> [Document text]:
The vocabulary and the tagset should be stored in Python dictionaries, mapping each word (or tag) to an index (integer). This is similar to what is done in the W6/W7 workshop notebooks. The preprocessed corpora should contain indices only, as in the workshop.

Let's start with the PTB data. You should iterate over all sentences and words, and build the vocabulary and the tagset. Important: make sure you <b>lowercase</b> words before they are added to the dictionary. You should also generate the preprocessed corpus. It should be a list where each element is a tagged sentence, represented as another list of (word, tag) indices (which should correspond to the original words/tags). Print the first preprocessed sentence, the index for the word 'electricity' and the length of the full tagset. (0.5)


In [1]:
from nltk.corpus import treebank
from collections import defaultdict
import re

#generate preprocessed corpus

# reference from WSTA_N7_unsupervised_HMMs
def preprocessing():
    """create word and tag list and transform corpus
    into a corpus of (word,tag) pair list
    return: transformed corpus, word index list, tag index list
    """
    corpus = treebank.tagged_sents()

> [Work order 1]: Please arrange the entries as a numbered list, starting at their first line and ending at the line containing "Son yorumlar", with blank lines left out.
> [Work order 2]: Pick up the treebank preprocessing exercise from its last line and continue it.

> [Given data]:
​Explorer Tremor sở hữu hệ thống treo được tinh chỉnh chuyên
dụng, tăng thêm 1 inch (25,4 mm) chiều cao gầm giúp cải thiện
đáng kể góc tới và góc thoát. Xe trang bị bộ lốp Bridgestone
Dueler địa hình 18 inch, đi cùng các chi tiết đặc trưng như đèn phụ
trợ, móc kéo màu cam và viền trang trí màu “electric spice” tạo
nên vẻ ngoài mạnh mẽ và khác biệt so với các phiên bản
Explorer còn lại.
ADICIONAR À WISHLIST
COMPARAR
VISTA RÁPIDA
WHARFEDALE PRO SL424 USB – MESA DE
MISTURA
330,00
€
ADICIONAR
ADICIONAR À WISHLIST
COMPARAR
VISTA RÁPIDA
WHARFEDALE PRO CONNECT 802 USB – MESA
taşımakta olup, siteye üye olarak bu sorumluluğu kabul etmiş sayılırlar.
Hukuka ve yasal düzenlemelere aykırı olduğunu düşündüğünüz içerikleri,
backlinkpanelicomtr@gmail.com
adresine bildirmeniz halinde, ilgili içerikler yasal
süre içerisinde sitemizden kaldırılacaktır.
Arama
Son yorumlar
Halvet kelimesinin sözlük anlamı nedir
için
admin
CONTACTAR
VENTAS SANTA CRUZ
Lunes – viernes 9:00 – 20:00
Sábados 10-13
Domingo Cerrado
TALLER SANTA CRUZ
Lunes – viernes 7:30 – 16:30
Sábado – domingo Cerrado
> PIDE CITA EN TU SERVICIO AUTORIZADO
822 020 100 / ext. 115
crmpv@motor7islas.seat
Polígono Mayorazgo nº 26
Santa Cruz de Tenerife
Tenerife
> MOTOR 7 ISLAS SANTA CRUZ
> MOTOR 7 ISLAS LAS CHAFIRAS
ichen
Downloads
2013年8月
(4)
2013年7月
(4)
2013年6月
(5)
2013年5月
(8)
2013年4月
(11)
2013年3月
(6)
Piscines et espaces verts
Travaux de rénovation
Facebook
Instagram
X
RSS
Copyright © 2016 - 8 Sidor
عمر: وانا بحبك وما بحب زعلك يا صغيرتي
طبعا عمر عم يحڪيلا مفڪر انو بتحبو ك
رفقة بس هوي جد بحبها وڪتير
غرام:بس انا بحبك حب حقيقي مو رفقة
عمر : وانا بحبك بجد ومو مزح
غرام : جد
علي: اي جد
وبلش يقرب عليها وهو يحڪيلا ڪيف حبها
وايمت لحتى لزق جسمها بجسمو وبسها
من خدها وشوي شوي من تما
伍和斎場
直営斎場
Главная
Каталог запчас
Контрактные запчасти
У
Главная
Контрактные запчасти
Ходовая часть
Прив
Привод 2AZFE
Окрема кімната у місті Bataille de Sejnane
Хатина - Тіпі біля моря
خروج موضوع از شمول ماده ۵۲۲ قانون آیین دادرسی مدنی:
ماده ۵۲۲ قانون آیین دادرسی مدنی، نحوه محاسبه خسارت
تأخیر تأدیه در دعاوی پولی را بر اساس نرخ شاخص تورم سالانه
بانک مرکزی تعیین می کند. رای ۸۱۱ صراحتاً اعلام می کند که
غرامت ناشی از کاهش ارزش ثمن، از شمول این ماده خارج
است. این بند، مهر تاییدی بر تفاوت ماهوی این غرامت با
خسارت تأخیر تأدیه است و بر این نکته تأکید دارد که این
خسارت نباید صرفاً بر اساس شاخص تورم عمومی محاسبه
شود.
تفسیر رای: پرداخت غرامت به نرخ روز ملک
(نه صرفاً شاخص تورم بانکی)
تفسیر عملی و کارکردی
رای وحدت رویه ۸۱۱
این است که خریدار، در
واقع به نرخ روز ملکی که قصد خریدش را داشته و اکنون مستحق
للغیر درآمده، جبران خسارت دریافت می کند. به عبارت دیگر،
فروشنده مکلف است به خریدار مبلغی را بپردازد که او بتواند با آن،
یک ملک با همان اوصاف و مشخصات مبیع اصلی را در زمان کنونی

> [Result 1]:
1. ​Explorer Tremor sở hữu hệ thống treo được tinh chỉnh chuyên
2. dụng, tăng thêm 1 inch (25,4 mm) chiều cao gầm giúp cải thiện
3. đáng kể góc tới và góc thoát. Xe trang bị bộ lốp Bridgestone
4. Dueler địa hình 18 inch, đi cùng các chi tiết đặc trưng như đèn phụ
5. trợ, móc kéo màu cam và viền trang trí màu “electric spice” tạo
6. nên vẻ ngoài mạnh mẽ và khác biệt so với các phiên bản
7. Explorer còn lại.
8. ADICIONAR À WISHLIST
9. COMPARAR
10. VISTA RÁPIDA
11. WHARFEDALE PRO SL424 USB – MESA DE
12. MISTURA
13. 330,00
14. €
15. ADICIONAR
16. ADICIONAR À WISHLIST
17. COMPARAR
18. VISTA RÁPIDA
19. WHARFEDALE PRO CONNECT 802 USB – MESA
20. taşımakta olup, siteye üye olarak bu sorumluluğu kabul etmiş sayılırlar.
21. Hukuka ve yasal düzenlemelere aykırı olduğunu düşündüğünüz içerikleri,
22. backlinkpanelicomtr@gmail.com
23. adresine bildirmeniz halinde, ilgili içerikler yasal
24. süre içerisinde sitemizden kaldırılacaktır.
25. Arama
26. Son yorumlar

> [Result 2]:
    word_numbers = {}
    tag_numbers = {}
    num_corpus = []
    for sent in corpus:
        num_sent = []
        for word, tag in sent:
            wi = word_numbers.setdefault(word.lower(), len(word_numbers))
            ti = tag_numbers.setdefault(tag, len(tag_numbers))
            num_sent.append((wi, ti))
        num_corpus.append(num_sent)
    return num_corpus,word_numbers,tag_numbers

#end of reference
        
        
corpus,volcabulary,tagset = preprocessing()
print(corpus[0])
print(volcabulary.get('electricity'))
print(len(tagset))

[(0, 0), (1, 0), (2, 1), (3, 2), (4, 3), (5, 4), (2, 1), (6, 5), (7, 6), (8, 7), (9, 8), (10, 9), (11, 7), (12, 4), (13, 8), (14, 0), (15, 2), (16, 10)]
1095
46


<b>Instructions</b>: now you should do the same with the twitter_samples dataset. From now on, we will refer this dataset as the **training** tweets. Since this data is not tagged, the preprocessed corpus should be a list where each element is another list containing indices only (instead of (word, tag) tuples). A tokenised version of twitter_samples is available through the method .tokenized(), use this method to read your corpus. Besides generating the corpus, you should also **update** the vocabulary with the new words from this corpus.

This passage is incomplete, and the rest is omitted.